**Parts of the exercise:**
**a)** Translate this sentence from the abstract on morphine-dependent guinea-pigs into Spanish: "Binding of the α1-adrenoceptor ligand [3H]-prazosin did not change in cortical membranes taken from morphine-dependent as compared to control guinea-pigs."
**b)** Using the abstract on morphine-dependent guinea-pigs, answer each question briefly:
(i) How many days of chronic morphine treatment does the phenomenon take to start developing?
(ii) What acute dose of morphine is given as able to produce the phenomenon?
(iii) What IC50 values of UK14304 for inhibiting 35 mM K+-evoked [3H]-GABA outflow are reported for morphine-dependent and control animals?
**c)** Rewrite the paragraph of the abstract on morphine-dependent guinea-pigs that begins "Several characteristics of this phenomenon were identified" as a short bulleted list.

##### Text provided

Changes in [ 3 H]‐UK14304 binding to α 2 ‐adrenoceptors in morphine‐dependent guinea‐pigs

1 The aim of this study was to investigate the effect of a noradrenergic input in the cortex of morphine‐dependent animals. Binding of the α 1 ‐adrenoceptor ligand [ 3 H]‐prazosin did not change in cortical membranes taken from morphine‐dependent as compared to control guinea‐pigs. However, binding of the α 2 ‐adrenoceptor ligand [ 3 H]‐UK14304 showed decreased K D (−30%) in the absence of significant changes in B max , either in cortical membranes or in synaptosomes. 2 Several characteristics of this phenomenon were identified. First, it occurs in a time‐dependent fashion, in that it takes 5 days of chronic morphine treatment to start developing. Second, it can be observed after acute administration of high doses of morphine (100 mg kg −1 ). Third, it does not require a connection with the locus coeruleus or with other subcortical structures, in that it can be reproduced in vitro in isolated cortical slices. Fourth, it requires the integrity of cortical structures, since it cannot be reproduced in vitro in cortical synaptosomes. 3 Release studies were run to attempt identification of a functional correlate of the above observations. No changes were observed in the ability of the α 2 ‐adrenoceptor agonist UK14304 to inhibit 35 mM K + ‐ evoked [ 3 H]‐noradrenaline outflow from cortical synaptosomes taken from morphine‐dependent as compared to control guinea‐pigs. However, a large decrease in the IC 50 of UK14304 for the inhibition of 35 mM K + ‐evoked [ 3 H]‐γ‐aminobutyric acid ([ 3 H]‐GABA) outflow (41 vs. 501 nM) was observed in morphine‐dependent as compared to control animals. 4 These data suggest that, in the guinea‐pig, chronic morphine treatment is associated with a shift from a low to high affinity agonist state in α 2 ‐adrenoceptors on cortical GABA terminals.

##########
##### Entries supplied

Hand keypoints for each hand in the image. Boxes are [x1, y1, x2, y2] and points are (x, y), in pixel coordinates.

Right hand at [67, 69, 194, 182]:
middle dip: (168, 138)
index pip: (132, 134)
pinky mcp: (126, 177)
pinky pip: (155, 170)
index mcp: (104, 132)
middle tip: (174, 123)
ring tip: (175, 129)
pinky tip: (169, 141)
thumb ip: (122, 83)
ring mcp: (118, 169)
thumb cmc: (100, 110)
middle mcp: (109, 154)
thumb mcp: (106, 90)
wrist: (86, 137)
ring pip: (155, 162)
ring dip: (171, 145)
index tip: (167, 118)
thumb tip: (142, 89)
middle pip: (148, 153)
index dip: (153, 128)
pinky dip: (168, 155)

##########

**Results for each task:**
**a)** La unión del ligando de los adrenoceptores α1 [3H]-prazosina no cambió en las membranas corticales obtenidas de cobayas dependientes de morfina en comparación con las de cobayas control.

**b)**
(i) 5 days
(ii) 100 mg kg−1
(iii) 41 nM in morphine-dependent animals vs. 501 nM in controls

**c)**
- Time-dependent: it takes 5 days of chronic morphine treatment to start developing.
- Seen after acute administration of high doses of morphine (100 mg kg−1).
- Needs no connection with the locus coeruleus or other subcortical structures, since it can be reproduced in vitro in isolated cortical slices.
- Requires intact cortical structures, since it cannot be reproduced in vitro in cortical synaptosomes.